PROBLEM TO SOLVE :: Set out every line of the material below as a JSON list of strings, one string per line, skipping blank lines and leaving out the pictures.

THE DATA ::
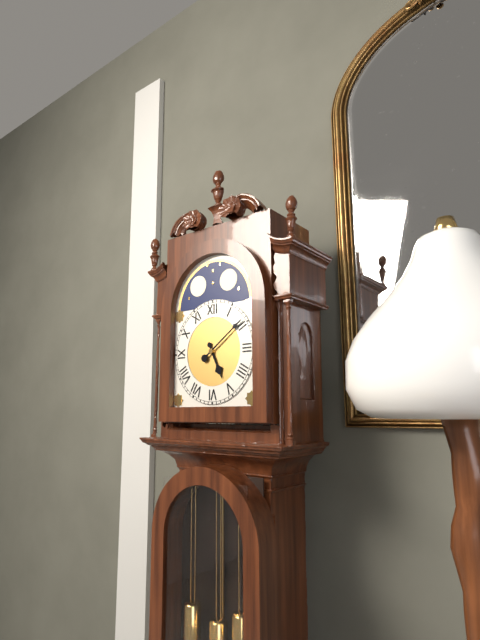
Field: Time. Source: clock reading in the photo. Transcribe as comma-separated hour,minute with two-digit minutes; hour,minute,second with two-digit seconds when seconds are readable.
5,09
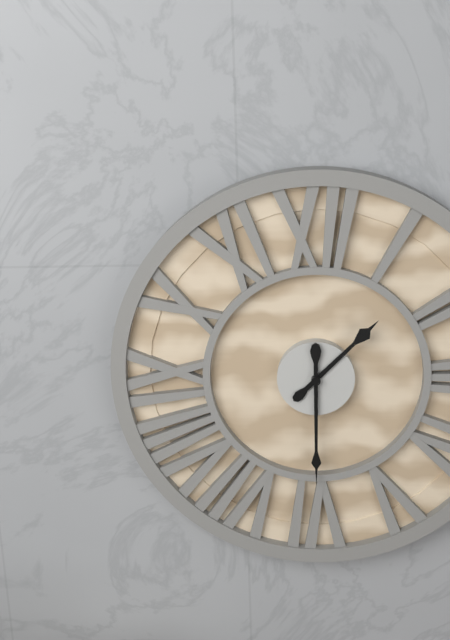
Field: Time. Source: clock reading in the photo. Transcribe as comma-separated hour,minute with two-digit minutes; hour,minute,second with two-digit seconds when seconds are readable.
1,30
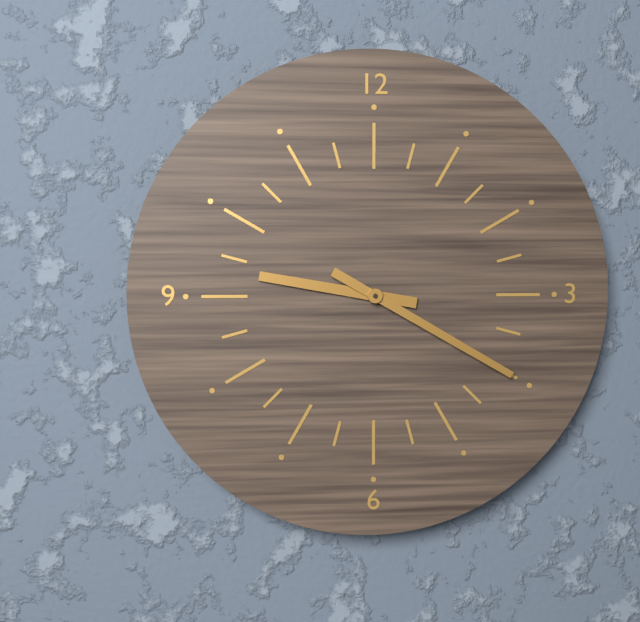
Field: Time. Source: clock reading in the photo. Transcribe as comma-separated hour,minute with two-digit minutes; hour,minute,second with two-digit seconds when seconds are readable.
9,20
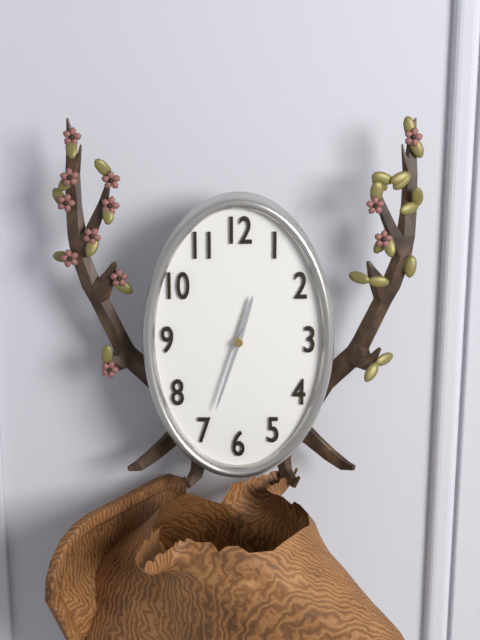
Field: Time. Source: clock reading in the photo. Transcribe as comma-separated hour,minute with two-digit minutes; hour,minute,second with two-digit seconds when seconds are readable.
12,33
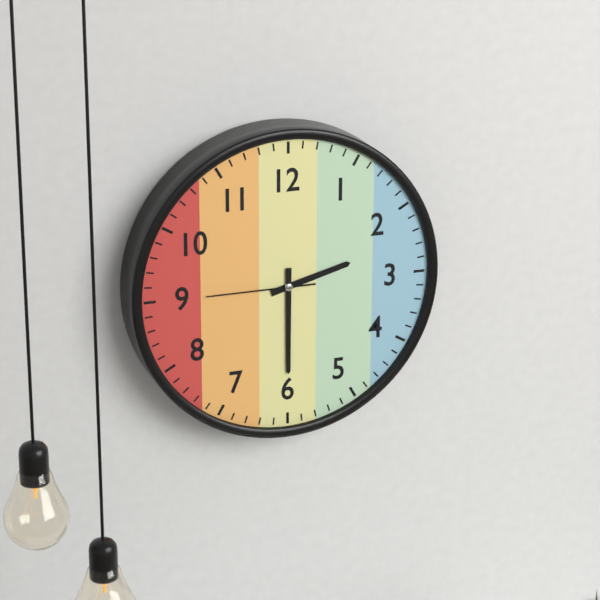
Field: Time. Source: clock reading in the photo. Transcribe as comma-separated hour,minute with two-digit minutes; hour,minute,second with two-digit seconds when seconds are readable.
2,30,45
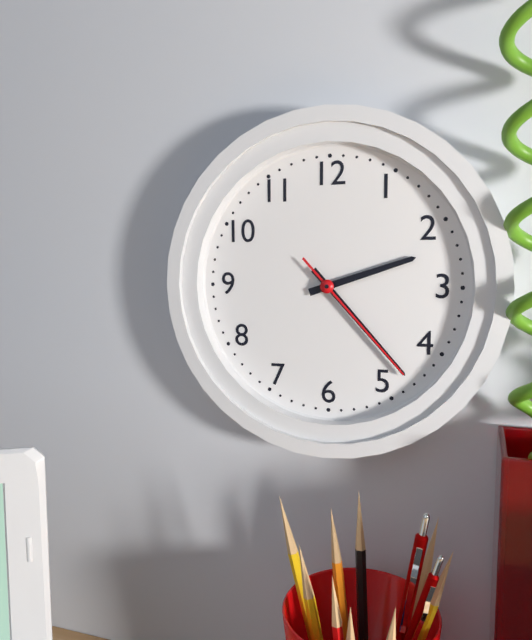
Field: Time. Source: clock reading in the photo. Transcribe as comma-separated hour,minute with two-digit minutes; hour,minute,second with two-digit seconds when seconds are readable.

EXERCISE RESULT ::
[
  "Field: Time. Source: clock reading in the photo. Transcribe as comma-separated hour,minute with two-digit minutes; hour,minute,second with two-digit seconds when seconds are readable.",
  "5,09",
  "Field: Time. Source: clock reading in the photo. Transcribe as comma-separated hour,minute with two-digit minutes; hour,minute,second with two-digit seconds when seconds are readable.",
  "1,30",
  "Field: Time. Source: clock reading in the photo. Transcribe as comma-separated hour,minute with two-digit minutes; hour,minute,second with two-digit seconds when seconds are readable.",
  "9,20",
  "Field: Time. Source: clock reading in the photo. Transcribe as comma-separated hour,minute with two-digit minutes; hour,minute,second with two-digit seconds when seconds are readable.",
  "12,33",
  "Field: Time. Source: clock reading in the photo. Transcribe as comma-separated hour,minute with two-digit minutes; hour,minute,second with two-digit seconds when seconds are readable.",
  "2,30,45",
  "Field: Time. Source: clock reading in the photo. Transcribe as comma-separated hour,minute with two-digit minutes; hour,minute,second with two-digit seconds when seconds are readable."
]